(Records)
--- Start ---

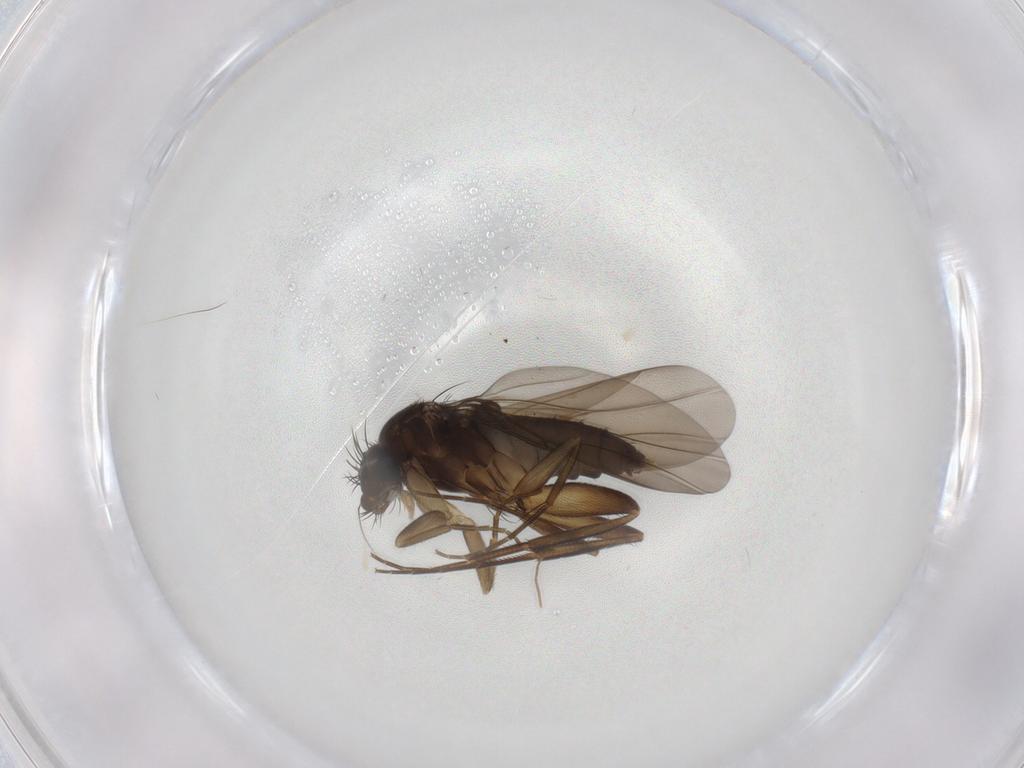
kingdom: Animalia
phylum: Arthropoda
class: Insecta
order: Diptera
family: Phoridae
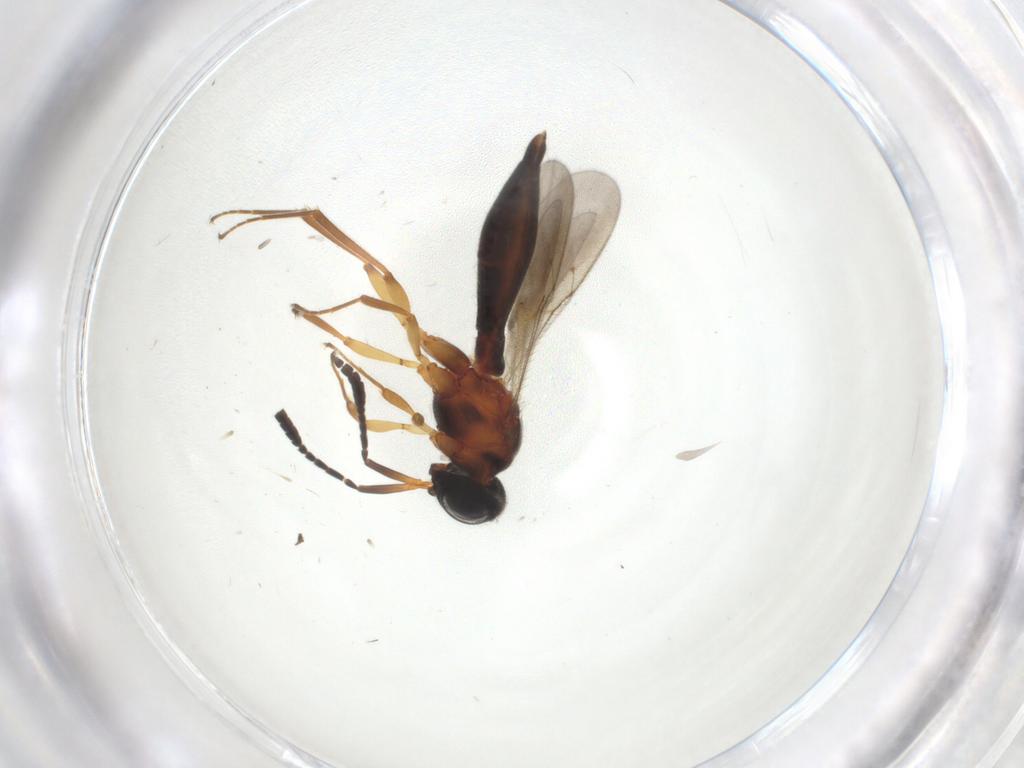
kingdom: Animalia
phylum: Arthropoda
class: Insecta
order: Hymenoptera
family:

--- End ---

▶ **TASK DIRECTIONS**: Output every line of the rows above as a JSON list of strings, with one string per line and no blank lines. Leave the pictures out of the list.

▶ **CORRECT OUTPUT**:
[
  "kingdom: Animalia",
  "phylum: Arthropoda",
  "class: Insecta",
  "order: Diptera",
  "family: Phoridae",
  "kingdom: Animalia",
  "phylum: Arthropoda",
  "class: Insecta",
  "order: Hymenoptera",
  "family:"
]